Testo massima
Molto
articolata e complessa è la sentenza della Cassazione civile, sezione terza, n. 22808 depositata il 7.10.2013.
Il
Supremo Collegio ha preso in esame ben 17 motivi di ricorso ritenuti tutti
inammissibili.
Particolarmente
significativo è l’undicesimo motivo, rubricato violazione e falsa applicazione
del D.P.R. 21 gennaio 1976, n. 7, artt. 14 e 15, artt. 1224, 1458, 1819 e 2041
c.c., che conclude con il quesito rivolto alla Corte se una volta risolto il contratto di mutuo
fondiario a seguito dell’intimazione dell’atto di precetto il mutuatario possa pretendere
la cessazione dell’anatocismo, se non abbia specificato adeguatamente le
ulteriori ragioni di risoluzione anticipata del contratto.
La
soluzione data dalla Corte di Cassazione è la seguente: in base a consolidata giurisprudenza
di legittimità (cfr. ex plurimis Cass. 14 febbraio 2013, 3656; Cass. 3 maggio 2011,
n. 9695), in materia
di mutuo fondiario, disciplinato dal D.P.R. 21 gennaio 1976, n. 7, “spetta
al giudice di merito accertare se, mediante la notificazione di atto di
precetto al mutuatario inadempiente, la banca abbia manifestato la propria
volontà di avvalersi della clausola risolutiva espressa prevista dal D.P.R. 21
gennaio 1976, n. 7, art. 15, dichiarando espressamente di voler risolvere il
contratto di mutuo, ovvero, per fatti concludenti, intimando l’immediato
pagamento di ogni residua somma ad essa spettante“.

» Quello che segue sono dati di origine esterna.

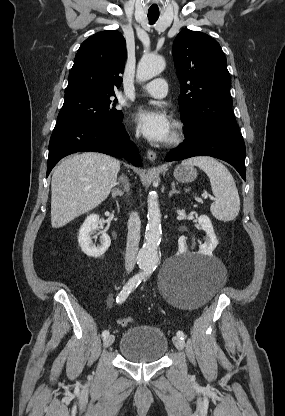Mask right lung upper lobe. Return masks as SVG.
Masks as SVG:
<instances>
[{
    "mask_svg": "<svg viewBox=\"0 0 285 416\" xmlns=\"http://www.w3.org/2000/svg\"><path fill=\"white\" fill-rule=\"evenodd\" d=\"M126 57V42L119 31L106 30L89 37L77 51L65 96H115Z\"/></svg>",
    "mask_w": 285,
    "mask_h": 416,
    "instance_id": "right-lung-upper-lobe-1",
    "label": "right lung upper lobe"
}]
</instances>
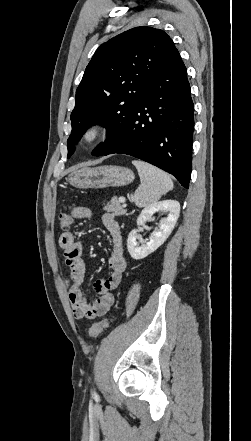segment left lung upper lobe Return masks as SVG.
<instances>
[{
    "instance_id": "left-lung-upper-lobe-1",
    "label": "left lung upper lobe",
    "mask_w": 251,
    "mask_h": 441,
    "mask_svg": "<svg viewBox=\"0 0 251 441\" xmlns=\"http://www.w3.org/2000/svg\"><path fill=\"white\" fill-rule=\"evenodd\" d=\"M175 50L164 31L146 26L132 28L99 46L76 90L68 158L90 126L118 128L128 119Z\"/></svg>"
}]
</instances>
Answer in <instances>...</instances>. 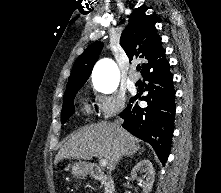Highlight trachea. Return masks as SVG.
Wrapping results in <instances>:
<instances>
[{
    "mask_svg": "<svg viewBox=\"0 0 221 193\" xmlns=\"http://www.w3.org/2000/svg\"><path fill=\"white\" fill-rule=\"evenodd\" d=\"M136 69H137V70H140V69H141V67H140V66H137V67H136Z\"/></svg>",
    "mask_w": 221,
    "mask_h": 193,
    "instance_id": "1",
    "label": "trachea"
}]
</instances>
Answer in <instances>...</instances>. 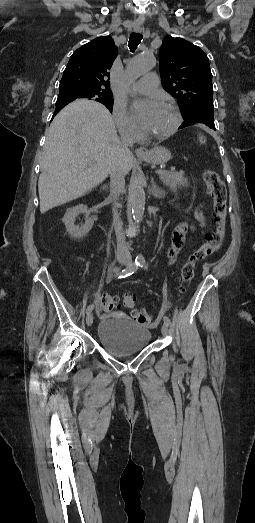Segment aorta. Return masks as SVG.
<instances>
[{
  "label": "aorta",
  "instance_id": "aorta-1",
  "mask_svg": "<svg viewBox=\"0 0 255 523\" xmlns=\"http://www.w3.org/2000/svg\"><path fill=\"white\" fill-rule=\"evenodd\" d=\"M156 65V58L152 54H141L134 57L127 66L126 80L128 83L134 82L143 74L149 72ZM132 204V215L134 223L139 225L142 221L145 210V192L140 180H136L130 193ZM141 255L137 259L141 260Z\"/></svg>",
  "mask_w": 255,
  "mask_h": 523
}]
</instances>
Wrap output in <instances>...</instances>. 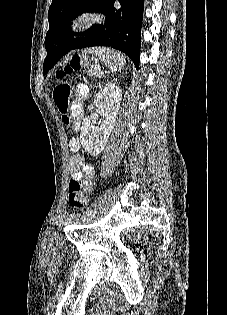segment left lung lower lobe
I'll return each instance as SVG.
<instances>
[{
  "label": "left lung lower lobe",
  "mask_w": 227,
  "mask_h": 315,
  "mask_svg": "<svg viewBox=\"0 0 227 315\" xmlns=\"http://www.w3.org/2000/svg\"><path fill=\"white\" fill-rule=\"evenodd\" d=\"M114 2L115 0H108L102 11L106 15L105 23L93 26L87 37L78 43L70 46L63 39L55 38L46 41L47 57L43 65L45 73L71 49L93 46H108L124 52L138 69L144 0H119L120 9L114 7Z\"/></svg>",
  "instance_id": "obj_1"
}]
</instances>
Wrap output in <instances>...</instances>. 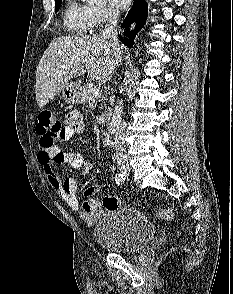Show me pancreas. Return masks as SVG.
I'll use <instances>...</instances> for the list:
<instances>
[{
  "label": "pancreas",
  "instance_id": "1",
  "mask_svg": "<svg viewBox=\"0 0 233 294\" xmlns=\"http://www.w3.org/2000/svg\"><path fill=\"white\" fill-rule=\"evenodd\" d=\"M92 89H93V87L91 86L90 83H87L83 86V88L81 89L82 102H84V103L90 102V100L93 98L92 94H91Z\"/></svg>",
  "mask_w": 233,
  "mask_h": 294
}]
</instances>
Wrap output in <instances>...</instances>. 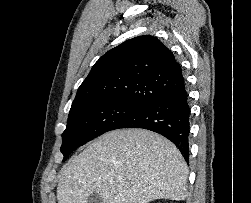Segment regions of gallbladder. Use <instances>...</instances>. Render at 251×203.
<instances>
[{"instance_id": "obj_1", "label": "gallbladder", "mask_w": 251, "mask_h": 203, "mask_svg": "<svg viewBox=\"0 0 251 203\" xmlns=\"http://www.w3.org/2000/svg\"><path fill=\"white\" fill-rule=\"evenodd\" d=\"M87 203H103V202L101 196L98 193L94 192L89 196Z\"/></svg>"}]
</instances>
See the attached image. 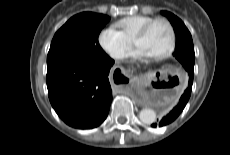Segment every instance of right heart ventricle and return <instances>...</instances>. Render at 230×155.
Returning a JSON list of instances; mask_svg holds the SVG:
<instances>
[{
  "label": "right heart ventricle",
  "instance_id": "obj_1",
  "mask_svg": "<svg viewBox=\"0 0 230 155\" xmlns=\"http://www.w3.org/2000/svg\"><path fill=\"white\" fill-rule=\"evenodd\" d=\"M154 17L147 15H133L120 19L115 23L116 28L130 41L139 30Z\"/></svg>",
  "mask_w": 230,
  "mask_h": 155
}]
</instances>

Perché sia valida la clausola risolutiva prevista dall’art.
15 del D.P.R. su citato, è necessario che la banca abbia espressamente
dichiarato di volersene avvalere oppure che abbia manifestato tale volontà per
fatti concludenti, mediante la richiesta
di pagamento dell’intero effettuata prima della notifica dell’atto di precetto ovvero con l’intimazione di pagamento
dell’intera somma dovuta.
Non si può escludere che la suddetta volontà venga
manifestata in un momento successivo, mediante una dichiarazione che intervenga
dopo la notifica dell’atto di precetto. Tale dichiarazione, però, deve sempre contenere o l’espressione della
volontà di risolvere il contratto o la richiesta di pagamento dell’intero
capitale residuo.
Infatti, mentre l’atto di precetto individua l’oggetto della
prestazione dovuta sulla base del titolo esecutivo, ossia il credito per il
quale sarà iniziata l’azione esecutiva, il successivo atto di pignoramento non svolge
affatto tale funzione.
Da ciò discende che, nel caso in cui il precetto
intimi solo il pagamento della parte di credito scaduta alla data della sua
notifica, senza che l’istituto di credito manifesti la volontà di avvalersi
della clausola risolutiva espressa, il vincolo nascente dal contratto di mutuo
persiste e al debitore sarà consentito di beneficiare della rateizzazione
operata dall’originario piano di ammortamento.
Il debitore, però, dovrà corrispondere per intero l’importo
della rata stabilita secondo tale piano, maggiorata dal giorno della scadenza
degli interessi dovuti ai sensi dell’art. 14 dello stesso D.P.R. 21 gennaio
1976, n. 7.
Continua
il Supremo Collegio sostenendo che il debitore non può, “per
il solo fatto dell’intimazione del precetto e senza addurre e specificare
adeguatamente le ulteriori ragioni di risoluzione anticipata del contratto,
pretendere la cessazione di operatività dello speciale anatocismo legale
previsto in materia (dall’art. 14, D.P.R. 21 gennaio 1976, n. 7) e riferito al
tasso convenzionale e non a quello legale”.
Nel caso de quo hanno ritenuto gli Ermellini che non si ricava
né il contenuto del precetto, né tanto meno il riferimento dei conteggi poi
posti a fondamento della decisione gravata all’anatocismo sulle rate a scadere.
La Corte di Cassazione ha dichiarato inammissibile il ricorso.